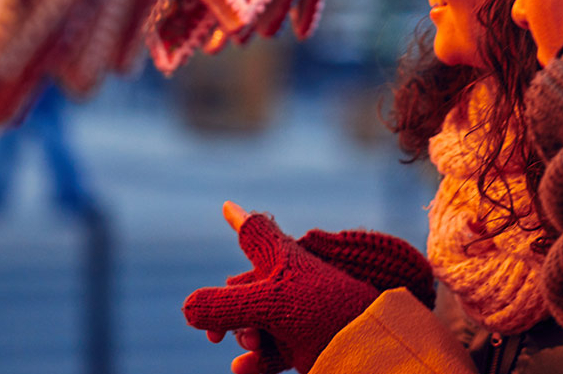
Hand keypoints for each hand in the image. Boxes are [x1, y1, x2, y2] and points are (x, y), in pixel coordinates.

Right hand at [183, 202, 379, 373]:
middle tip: (215, 332)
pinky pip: (267, 352)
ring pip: (251, 323)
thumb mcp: (269, 304)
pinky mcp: (303, 347)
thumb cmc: (327, 312)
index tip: (226, 205)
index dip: (238, 219)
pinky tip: (242, 369)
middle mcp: (288, 283)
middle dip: (226, 309)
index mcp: (283, 258)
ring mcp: (296, 316)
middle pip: (242, 289)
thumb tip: (187, 310)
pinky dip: (253, 361)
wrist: (375, 351)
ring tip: (253, 346)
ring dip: (242, 336)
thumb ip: (222, 305)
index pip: (254, 230)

☆ ☆ ☆ ☆ ☆

## [PROMPT]
Write out every line, unchanged, from the one containing "index tip: (226, 205)" through the closing line of the data.

## [RESPONSE TO THE TASK]
index tip: (226, 205)
index dip: (238, 219)
pinky tip: (242, 369)
middle mcp: (288, 283)
middle dip: (226, 309)
index mcp: (283, 258)
ring mcp: (296, 316)
middle pip: (242, 289)
thumb tip: (187, 310)
pinky dip: (253, 361)
wrist: (375, 351)
ring tip: (253, 346)
ring dip: (242, 336)
thumb ip: (222, 305)
index pip: (254, 230)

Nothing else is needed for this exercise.